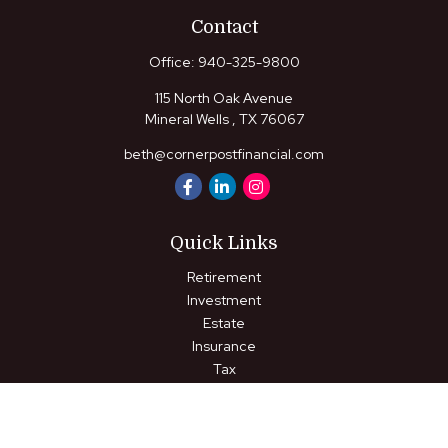
Contact
Office:
940-325-9800
115 North Oak Avenue
Mineral Wells ,
TX
76067
beth@cornerpostfinancial.com
Quick Links
Retirement
Investment
Estate
Insurance
Tax
Money
Lifestyle
Latest Articles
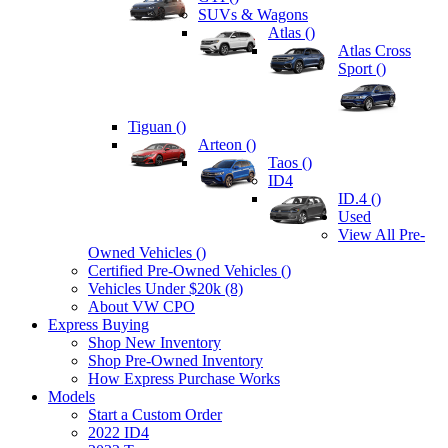
SUVs & Wagons
Atlas (
)
Atlas Cross
Sport (
)
Tiguan (
)
Arteon (
)
Taos (
)
ID4
ID.4 (
)
Used
View All Pre-
Owned Vehicles (
)
Certified Pre-Owned Vehicles (
)
Vehicles Under $20k (8)
About VW CPO
Express Buying
Shop New Inventory
Shop Pre-Owned Inventory
How Express Purchase Works
Models
Start a Custom Order
2022 ID4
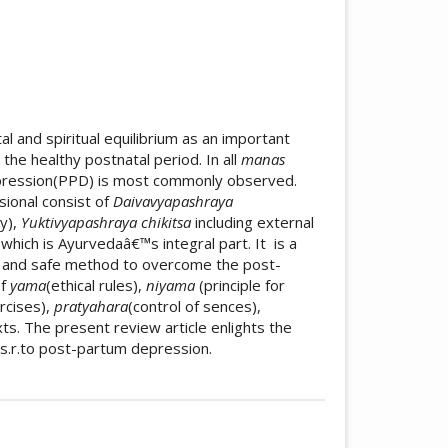
al and spiritual equilibrium as an important
he healthy postnatal period. In all
manas
ression(PPD) is most commonly observed.
sional consist of
Daivavyapashraya
py),
Yuktivyapashraya chikitsa
including external
a
which is Ayurvedaâ€™s integral part. It
is a
e and safe method to overcome the post-
of
yama
(ethical rules),
niyama
(principle for
rcises),
pratyahara
(control of sences),
ts. The present review article enlights the
s.r.to post-partum depression.
icle.details##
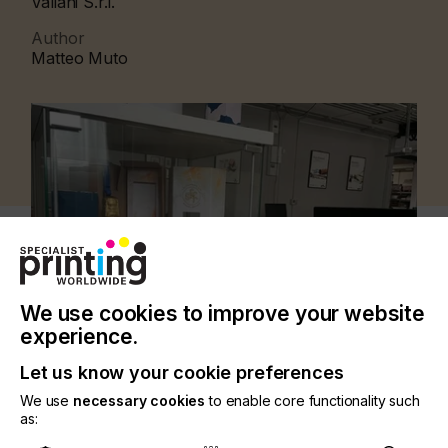
Valiani S.r.l.
Author
Matteo Muto
We use cookies to improve your website
experience.
Let us know your cookie preferences
We use
necessary cookies
to enable core functionality such
CATEGORIES
as:
PRINTING TYPE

• • • • •

**What to produce**: The lines to be transcribed are those from the first line of the data above through the line holding "al and spiritual equilibrium as an important", inclusive; copy them exactly and only, leaving out the pictures.

**Output for this task**:
Contact
Office:
940-325-9800
115 North Oak Avenue
Mineral Wells ,
TX
76067
beth@cornerpostfinancial.com
Quick Links
Retirement
Investment
Estate
Insurance
Tax
Money
Lifestyle
Latest Articles
SUVs & Wagons
Atlas (
)
Atlas Cross
Sport (
)
Tiguan (
)
Arteon (
)
Taos (
)
ID4
ID.4 (
)
Used
View All Pre-
Owned Vehicles (
)
Certified Pre-Owned Vehicles (
)
Vehicles Under $20k (8)
About VW CPO
Express Buying
Shop New Inventory
Shop Pre-Owned Inventory
How Express Purchase Works
Models
Start a Custom Order
2022 ID4
al and spiritual equilibrium as an important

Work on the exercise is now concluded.